◆ What you are asked to do ◆
Please set down, exactly, the line with "4 bit module" and all lines that follow it through the end of the records below.

*** Opening Information provided ***

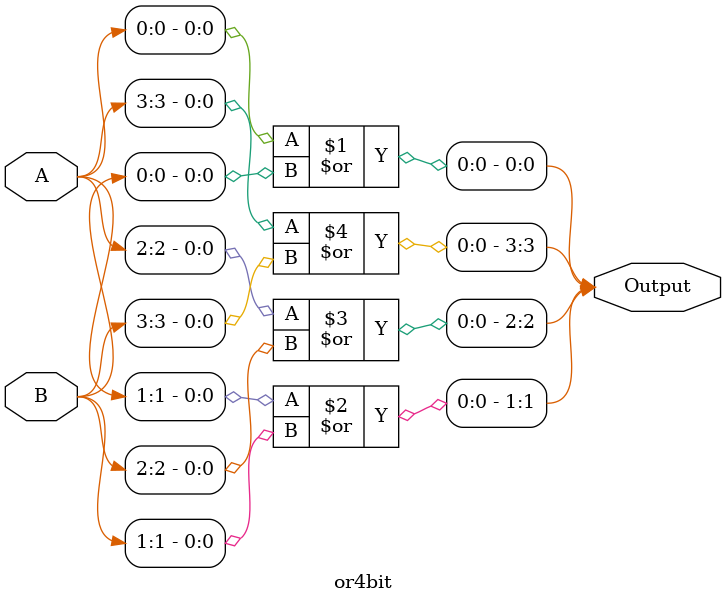
<source format=v>
module or4bit(A, B, Output);		// or 4 bit module
	
input [3:0] A, B;						// A or B => Output
output [3:0] Output;					// A ve B 4 er bit

or o1(Output[0], A[0], B[0]);		// Her bit orlanir.
or o2(Output[1], A[1], B[1]);
or o3(Output[2], A[2], B[2]);
or o4(Output[3], A[3], B[3]);

endmodule
</source>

*** Closing Information provided ***

◆ Exercise answer ◆
module or4bit(A, B, Output);		// or 4 bit module
	
input [3:0] A, B;						// A or B => Output
output [3:0] Output;					// A ve B 4 er bit

or o1(Output[0], A[0], B[0]);		// Her bit orlanir.
or o2(Output[1], A[1], B[1]);
or o3(Output[2], A[2], B[2]);
or o4(Output[3], A[3], B[3]);

endmodule
</source>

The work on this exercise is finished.